The multi-million pound SnOasis proposals were given the green light last week - subject to meeting a number of conditions - by the Secretary of State for Communities and Local Government. The final decision will come in September.

At a press conference held yesterday the team behind SnOasis said they were “100% sure” the development will be going ahead, despite Mid Suffolk District Council's Green Party claiming the chances were no more than 50%.

“I do not know where they get that from,” said Mr Spanner, when questioned. “We have worked on this for eight years and we have achieved what we knew we would achieve. This has always been going to happen.”

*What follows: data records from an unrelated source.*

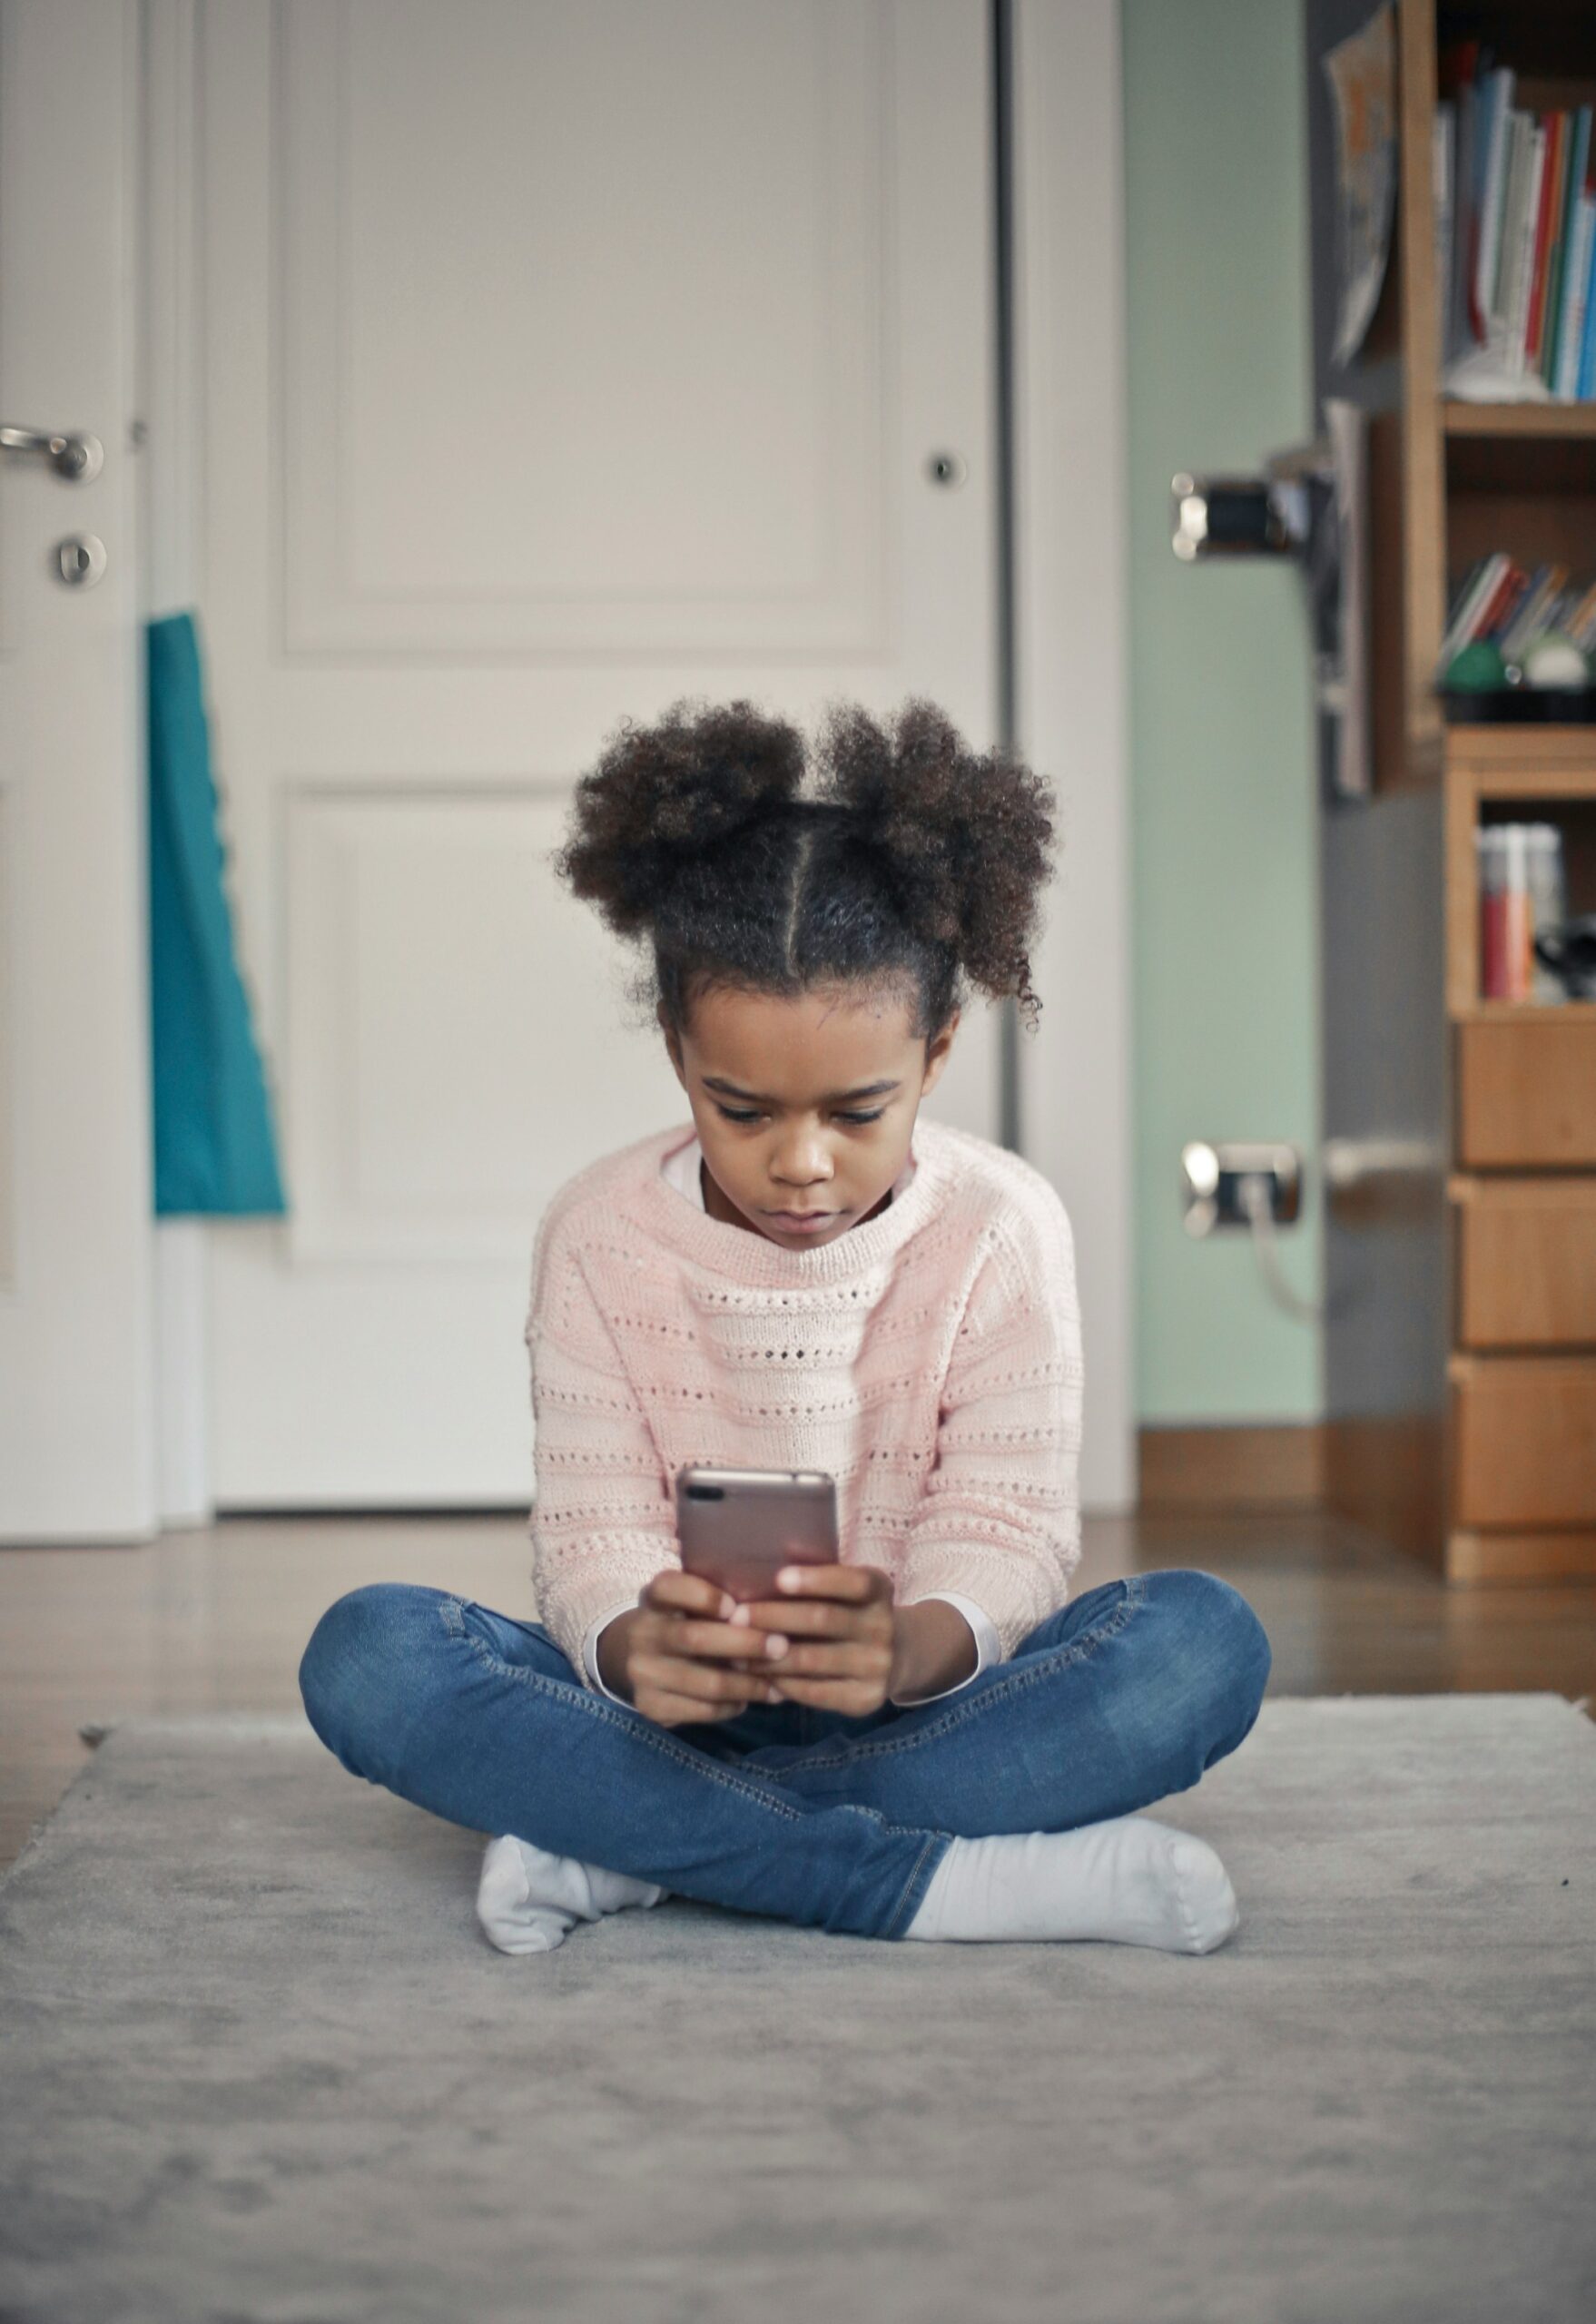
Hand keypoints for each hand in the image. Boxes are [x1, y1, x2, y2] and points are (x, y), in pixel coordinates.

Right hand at [599, 1570, 791, 1728]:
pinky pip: (703, 1710)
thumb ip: (722, 1602)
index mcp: (654, 1598)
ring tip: (778, 1686)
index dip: (703, 1597)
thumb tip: (777, 1609)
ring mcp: (642, 1672)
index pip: (669, 1587)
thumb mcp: (691, 1603)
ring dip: (749, 1685)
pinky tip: (750, 1700)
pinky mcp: (650, 1706)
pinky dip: (733, 1706)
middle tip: (782, 1647)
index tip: (735, 1607)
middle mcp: (642, 1633)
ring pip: (706, 1682)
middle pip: (695, 1638)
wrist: (637, 1660)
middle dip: (745, 1643)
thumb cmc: (684, 1623)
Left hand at [729, 1563, 899, 1715]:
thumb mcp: (844, 1590)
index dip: (816, 1580)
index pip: (851, 1582)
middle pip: (823, 1619)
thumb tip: (762, 1568)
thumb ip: (815, 1581)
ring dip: (768, 1656)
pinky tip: (759, 1675)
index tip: (778, 1578)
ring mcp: (877, 1666)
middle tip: (736, 1617)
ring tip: (736, 1651)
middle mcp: (883, 1627)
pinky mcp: (865, 1699)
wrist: (893, 1657)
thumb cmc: (848, 1612)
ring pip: (812, 1660)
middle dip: (774, 1617)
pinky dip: (782, 1682)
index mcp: (879, 1589)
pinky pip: (814, 1692)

He also promised that there will be no SnOasis without a £17million direct rail link from London Liverpool Street to Great Blakenham, which is forecast to bring in 5-8% of the visitors a year (50-80,000) and would also benefit the local community.

Onslow Suffolk outlined how it was aiming to open SnOasis in the winter of 2011 - in time to accommodate the London Olympics, with the Great Britain team said to be showing great interest in using the facilities in the future.

Gary Sullivan, in charge of logistics for the project, said he thought the construction of the resort would have a very positive impact on the county and its workforce.

“We are absolutely committed that within the normal rules and laws of the land, concerning discrimination, that wherever possible there will be local jobs for local people and that involves local businesses as well.”

He added construction work was anticipated to take between two-and-a-half to three years to complete.